Un altro esempio è il progetto da 35 milioni di euro per bonificare 8 km del fiume Isar nel centro di Monaco di Baviera che ne ha reso possibile la balneazione. Dalle prime analisi di fattibilità nel 1995 alla conclusione del cantiere nel 2011, il fiume Isar è oggi uno dei simboli della città con le sue spiagge e insenature godute da decine di migliaia di persone, con centinaia di attività commerciali limitrofe che beneficiano ogni giorno del continuo flusso di persone. Il progetto ha creato un nuovo spazio pubblico che contribuisce a rendere la città attraente e ad attirare sempre più persone che decidono di trasferirsi per l’alta qualità della vita, per l’elevata offerta di attività per il tempo libero e per i suoi parchi urbani. Una piccola curiosità, alcuni di questi grandi parchi, come l’Olympiapark, ospitano colline costruite su detriti della Seconda guerra mondiale. Un ottimo spunto per rispondere alle obiezioni degli ambientalisti trentini che si chiedono giustamente dove saranno collocati i circa 2.000.000 di metri cubi di terra e di roccia dovuti allo scavo.
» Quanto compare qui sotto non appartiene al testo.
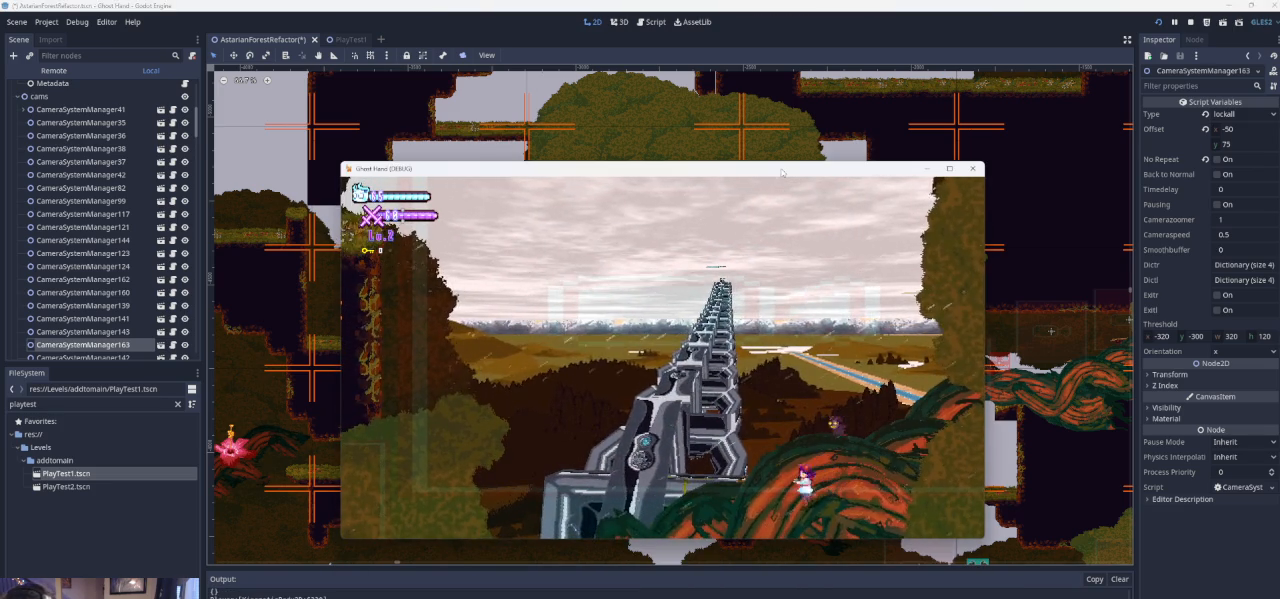
{"buttons": [], "left_stick": "left", "events": [[400, "left_stick", "left"]]}
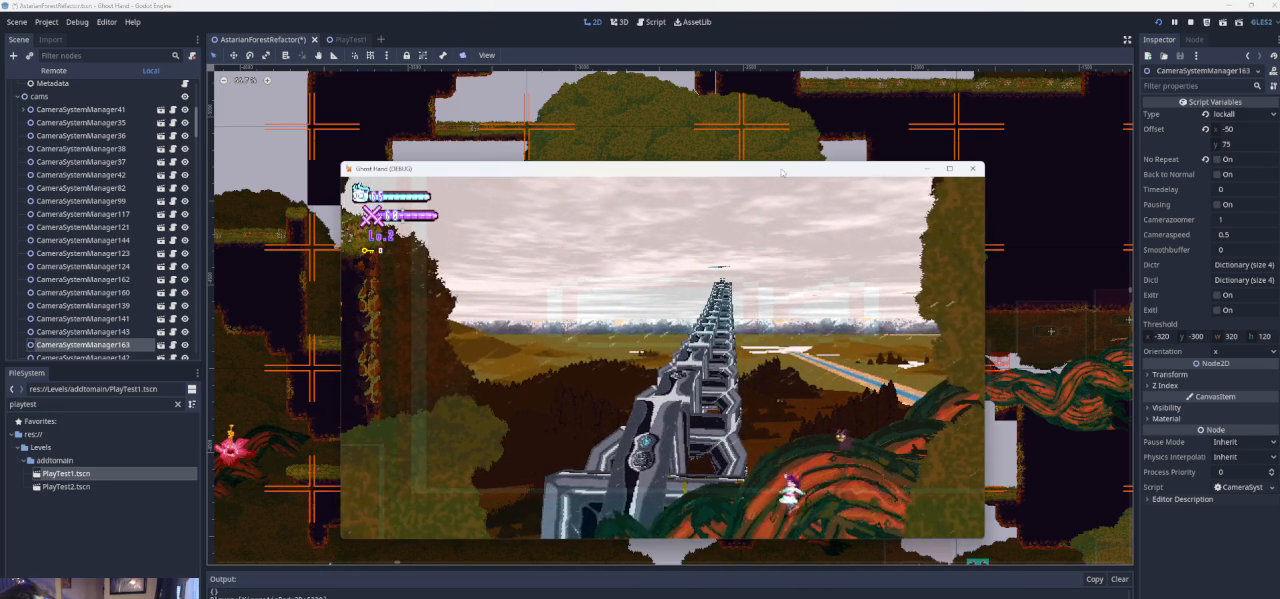
{"buttons": [], "left_stick": "center", "events": [[67, "left_stick", "center"]]}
Nei prossimi mesi, a Trento sarà fondamentale organizzare e condurre un processo partecipativo aperto alla cittadinanza e agli enti pubblici interessati, che raccolga proposte concrete sui tipi di uso di un boulevard da 22 metri di larghezza e 2,5 chilometri di lunghezza. Questo potente strumento, se usato bene, permetterà ai cittadini di riappropriarsi di un pezzo inaccessibile della loro città e di partecipare attivamente alle scelte che cambieranno per sempre il volto del loro habitat, responsabilizzando e rendendo la popolazione co-proprietaria, fruitrice e custode del bene pubblico. Qualcuno ha attribuito a Busquets il connotato di “architetto etico” in grado di consigliare verso scelte giuste le pubbliche amministrazioni, e vede in lui il fautore della terza rivoluzione urbanistica trentina, dopo quella rinascimentale per la preparazione della città al Concilio ad opera di Bernardo Clesio e quella ottocentesca per mano degli austriaci, con la deviazione del fiume e la creazione della ferrovia.

Al di là del dibattito in sé, si tratta di un’opportunità unica che segnerà la storia della nostra città per le generazioni a venire. E voi come ve la immaginate questa rivoluzione?